Specifications and design: You lead the development of fit-for-purpose mechanical specifications, design philosophies, and basis of design for execution Globally. You ensure owner requirements are clearly defined, documented, and communicated to contractors, and validate design assumptions against operability, safety, and applicable regulatory expectations. This includes defining a pressure equipment compliance pathway (e.g., registration and lifecycle documentation expectations) suitable for local and regional execution;
Cold-weather and constructability: As our next DAC plant is planned for Alberta, Canada, you incorporate Alberta (or similar) climate conditions into mechanical design and execution planning (freeze protection, winterization, insulation/heat tracing philosophy, drainage/low-point management, cold start/commissioning constraints). You ensure the design is constructable and able to operate and be maintained through winter conditions, including consideration of temporary works, winter work sequencing, and interface constraints with cold-weather civil activities;
Contractor management: You review and approve contractor submissions, enforce owner requirements, provide technical clarifications, and ensure adherence to schedule, quality, safety, and operability. You set clear expectations for execution methods, field quality controls, and turnover documentation needed for safe operation and maintenance;
Innovation and cost optimization: You develop innovative engineering solutions to identify cost-saving opportunities without compromising quality or safety. You focus on design-to-construct decisions appropriate for local boundary conditions (e.g., modularization readiness, reduced field welds, optimized layout, local climactic conditions, access and maintenance);
Interface management: You assure strong integration with process, civil, electrical, and O&M disciplines to achieve seamless and optimized designs.

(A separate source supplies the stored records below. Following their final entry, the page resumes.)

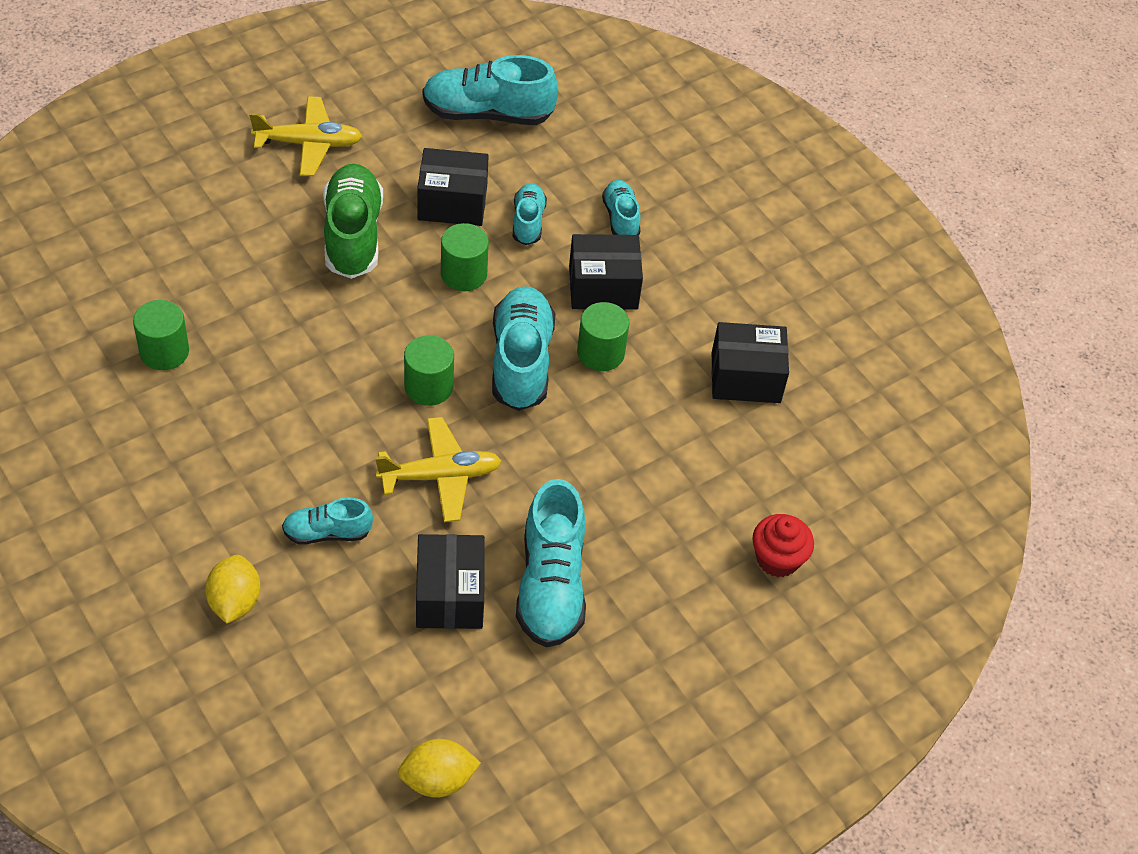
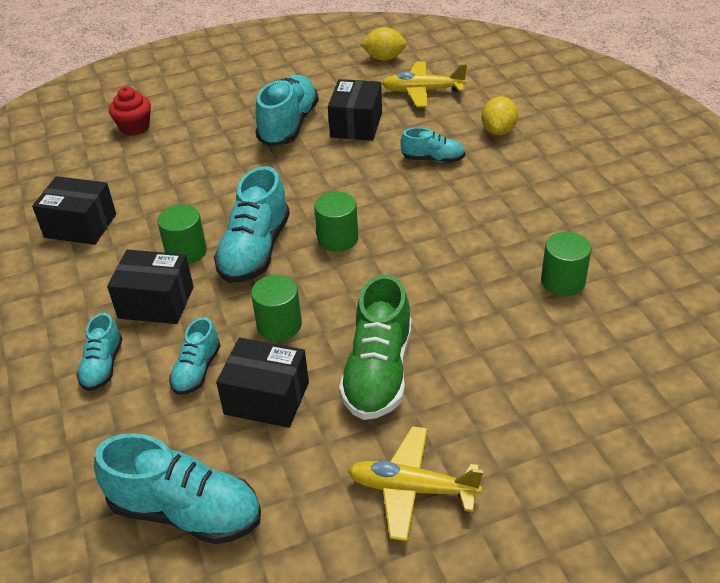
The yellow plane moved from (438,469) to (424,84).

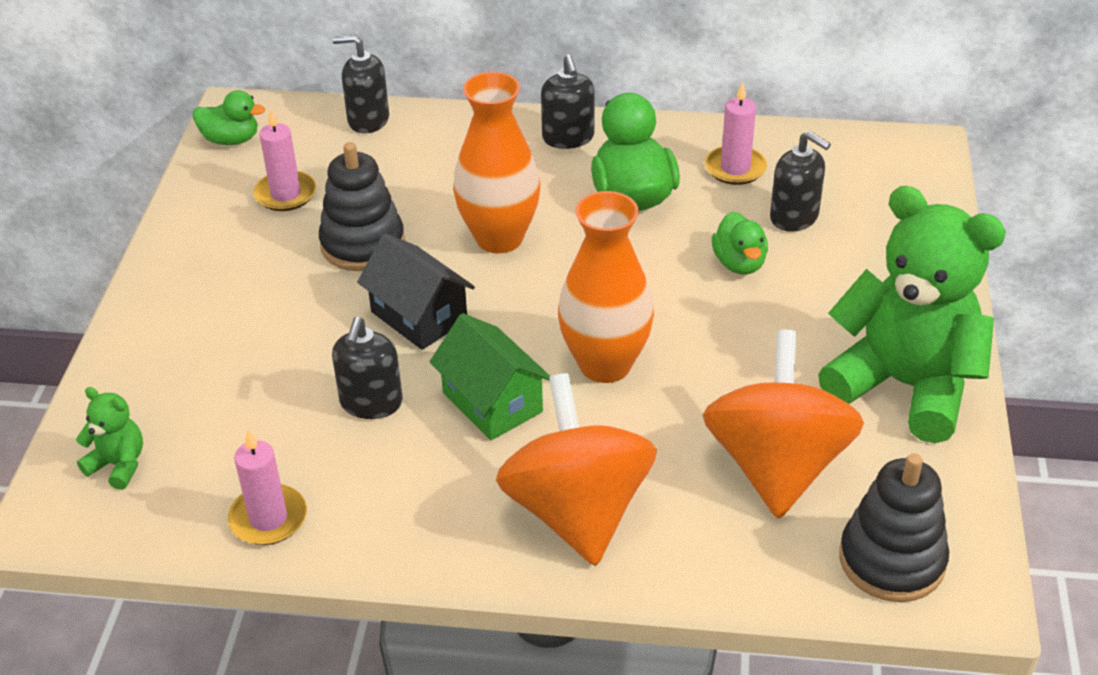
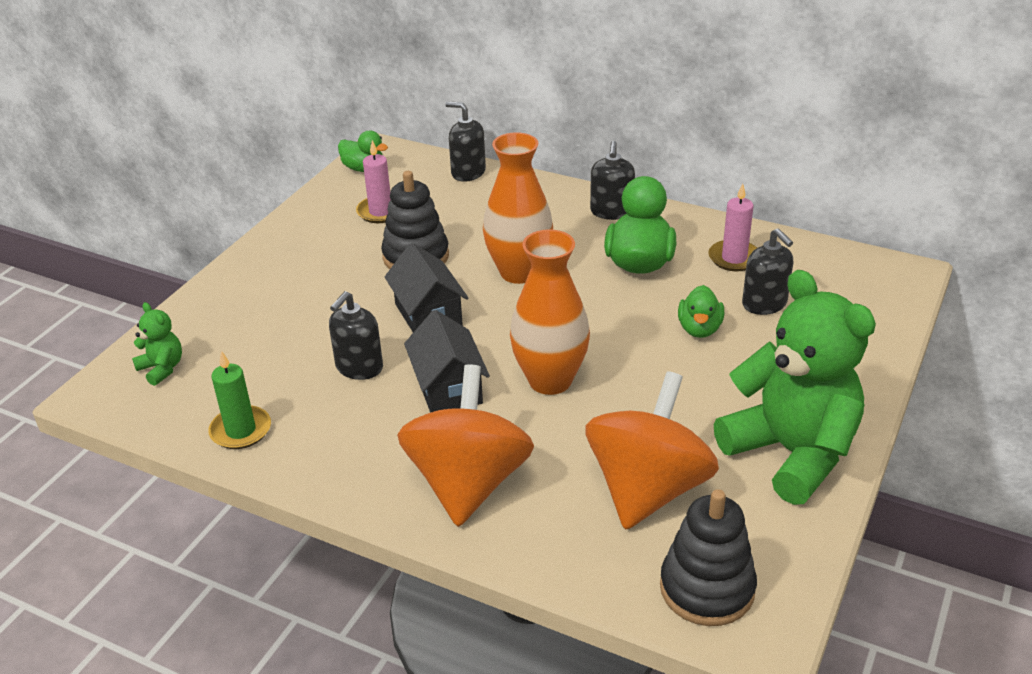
The pink candle at (267,487) became the green candle at (239,400). The green house at (490,376) became the black house at (447,361).

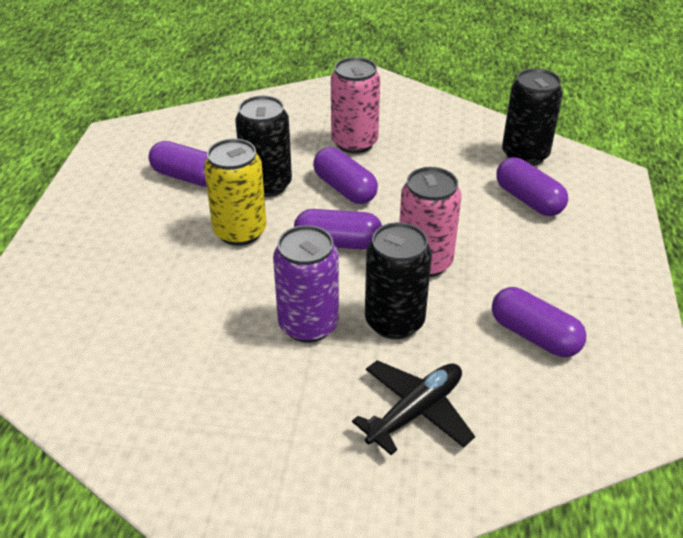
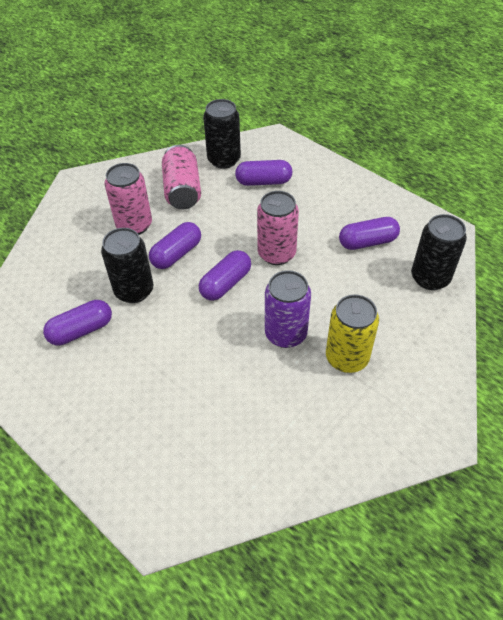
The purple capsule at (345,175) turned 45 degrees counterclockwise. The pink can at (181,177) appeared. The yellow can moved from (235,192) to (352,333). The black can moved from (398,280) to (439,252). The black plane at (413,407) disappeared.

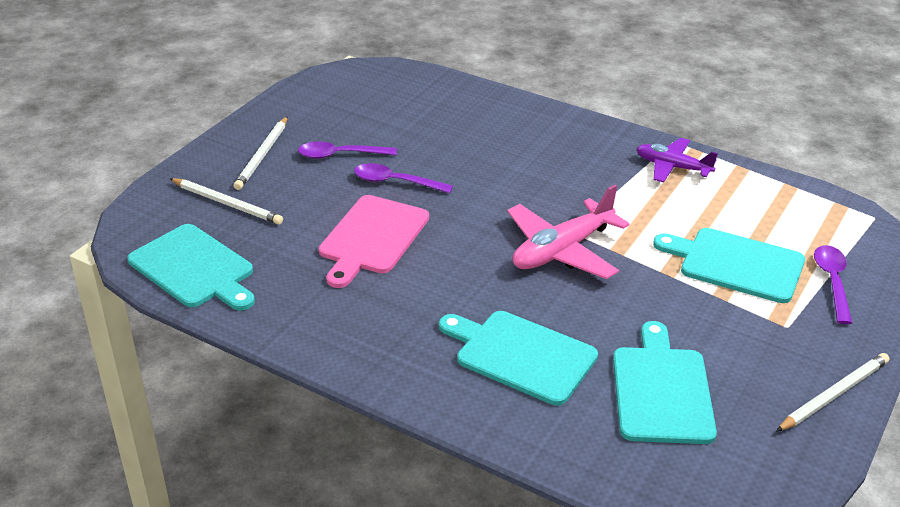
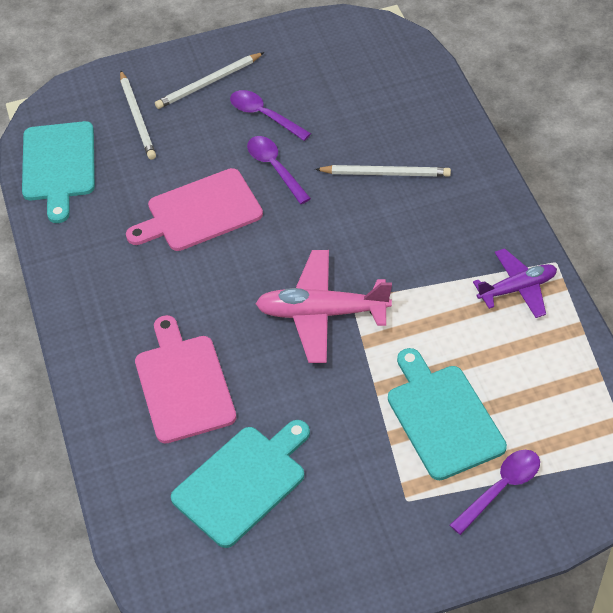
The turquoise cutting board at (518,358) became the pink cutting board at (185,379). The white pencil moved from (832,392) to (383,171). The purple plane at (677,160) turned 90 degrees clockwise.

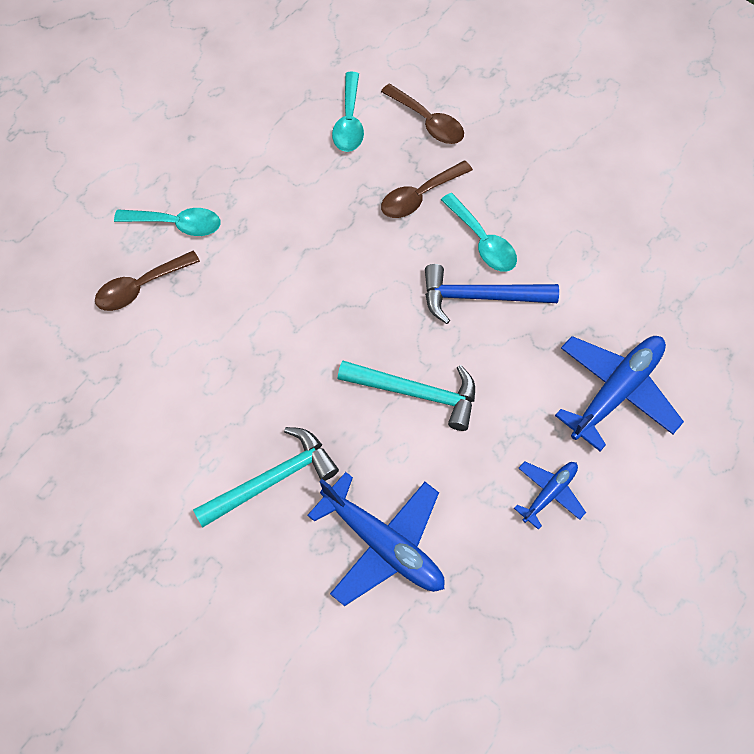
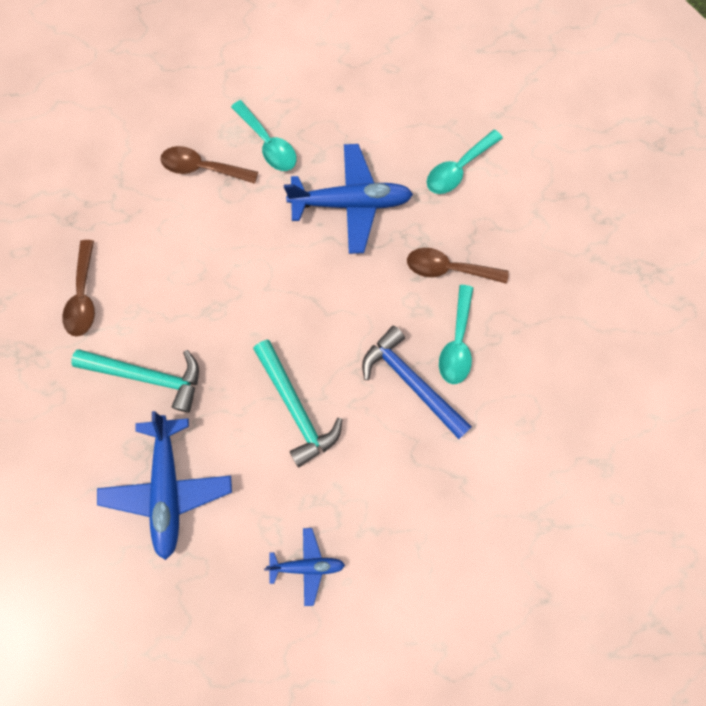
The brown spoon moved from (422,114) to (78,288). The blue plane moved from (619,393) to (348,199).

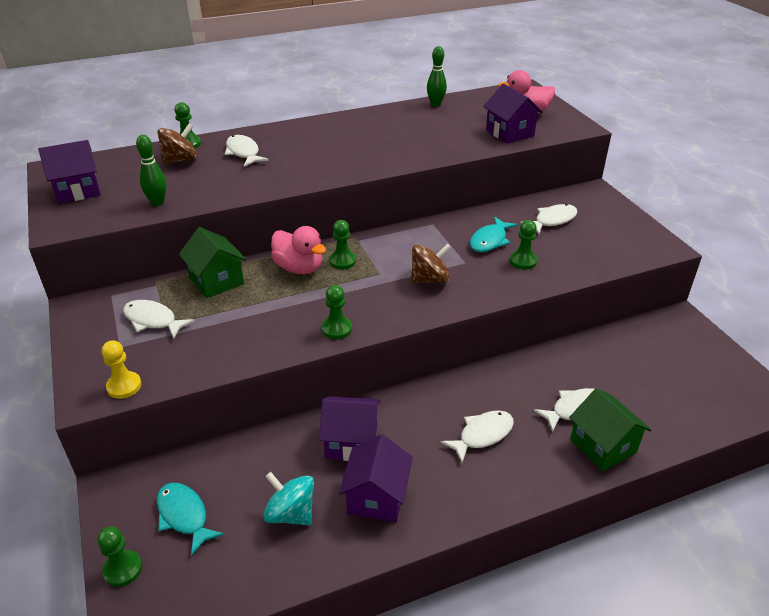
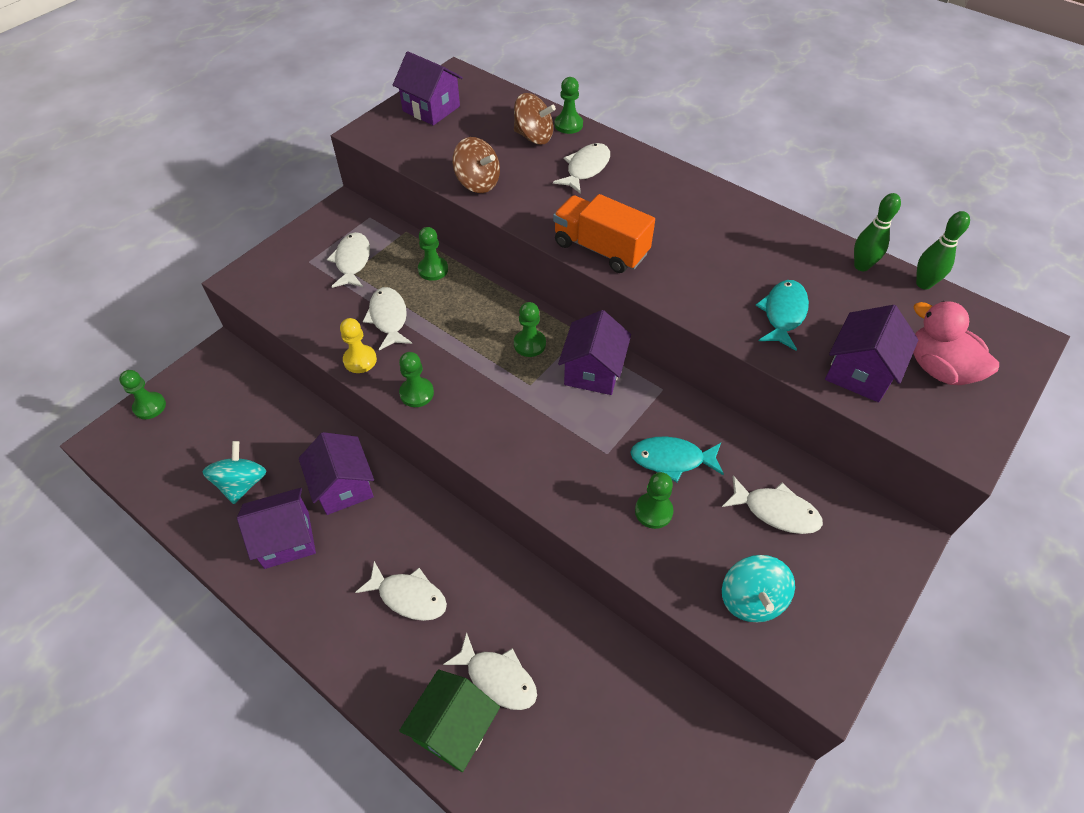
The yellow pawn moved from (122,369) to (358,345). The white fish at (387,318) appeared. The green house at (212,262) was replaced by the green pawn at (433,254). The brown spinning top moved from (431,263) to (476,165). The orange truck at (604,233) appeared. The purple house at (594,352) appeared. The turquoise spinning top at (758,588) appeared. The turquoise fish moved from (190,519) to (782,315). The green bowling pin moved from (151,170) to (943,250). The pink duck at (298,250) disappeared.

You proactively manage cross-discipline interfaces;
Regulatory and stakeholder awareness: Where relevant, you support alignment of mechanical scope assumptions with local permitting and application needs for energy/industrial facilities and infrastructure interfaces;
Documentation and knowledge management: You maintain thorough records of technical decisions, design bases, vendor information, and lessons learned for future operational use, including pressure equipment records and lifecycle documentation expectations.
Your story
Requirements
Educational background: You hold a degree in Mechanical Engineering;
Professional experience: You bring at least 10 years of experience in process plants, preferably in cold weather climates, as a mechanical static equipment engineer, with proven expertise in API and ASME equipment such as heat exchangers, columns, pressure vessels, storage tanks, and packaged auxiliary equipment;
Mandatory requirement: Demonstrated, hands‑on experience with cold‑weather industrial plant design and execution, including winterization, freeze protection, and constructability planning for winter conditions (e.g., Canada, Nordics, Northern US);
Project experience: You have hands-on involvement in at least one full-cycle project in the chemical, petrochemical, or renewables industry, covering all phases from FEED and detailed design to construction, commissioning and start-up-preferably in cold-weather or remote/seasonally constrained execution environments;
Work style: You are precise, adaptable, and reliable, with a proactive and solution-oriented approach. You are comfortable driving decisions and owning them in the office and under field constraints, including winter productivity and schedule risk;
Communication: You are confident in presenting to executive audiences and EPC contractors, translating technical content into clear, actionable information;
Languages & travel: You are fluent in English and ready to travel up to 60% of your time depending on which phase the project is (including extended site presence in Alberta, Canada).